TO-DO ITEM
Return every line of the records below that contains the word "Лучшая", matching its case exactly.

DATA FOR PROCESSING
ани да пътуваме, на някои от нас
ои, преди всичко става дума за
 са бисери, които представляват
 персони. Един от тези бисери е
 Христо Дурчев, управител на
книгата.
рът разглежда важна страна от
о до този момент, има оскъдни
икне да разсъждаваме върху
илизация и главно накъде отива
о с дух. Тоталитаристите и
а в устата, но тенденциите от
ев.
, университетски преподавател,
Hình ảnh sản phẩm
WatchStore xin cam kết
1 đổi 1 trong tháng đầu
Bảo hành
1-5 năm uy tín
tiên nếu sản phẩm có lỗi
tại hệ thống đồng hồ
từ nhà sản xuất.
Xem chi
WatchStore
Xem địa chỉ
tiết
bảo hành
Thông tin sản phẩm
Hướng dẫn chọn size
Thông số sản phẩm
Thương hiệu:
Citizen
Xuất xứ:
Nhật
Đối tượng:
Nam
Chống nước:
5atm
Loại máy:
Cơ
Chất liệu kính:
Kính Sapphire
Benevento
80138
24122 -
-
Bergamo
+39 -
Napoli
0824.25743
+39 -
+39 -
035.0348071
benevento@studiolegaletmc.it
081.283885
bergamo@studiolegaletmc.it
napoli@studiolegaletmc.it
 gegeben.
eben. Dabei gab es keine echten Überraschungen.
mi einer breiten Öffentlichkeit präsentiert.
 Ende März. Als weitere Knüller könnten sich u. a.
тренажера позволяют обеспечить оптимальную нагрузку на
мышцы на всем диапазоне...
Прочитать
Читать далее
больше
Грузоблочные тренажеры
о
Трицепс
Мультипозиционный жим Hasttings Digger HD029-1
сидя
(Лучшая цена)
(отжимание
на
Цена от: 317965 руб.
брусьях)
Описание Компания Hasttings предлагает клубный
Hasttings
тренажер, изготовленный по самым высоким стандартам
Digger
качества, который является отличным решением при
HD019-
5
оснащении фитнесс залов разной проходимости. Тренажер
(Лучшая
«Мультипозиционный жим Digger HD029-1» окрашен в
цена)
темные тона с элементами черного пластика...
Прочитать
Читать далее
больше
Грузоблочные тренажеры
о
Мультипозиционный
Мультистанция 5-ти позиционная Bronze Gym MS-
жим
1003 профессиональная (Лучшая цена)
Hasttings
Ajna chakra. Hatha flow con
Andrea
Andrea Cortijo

OUTPUT FOR THIS TASK
(Лучшая цена)
(Лучшая
1003 профессиональная (Лучшая цена)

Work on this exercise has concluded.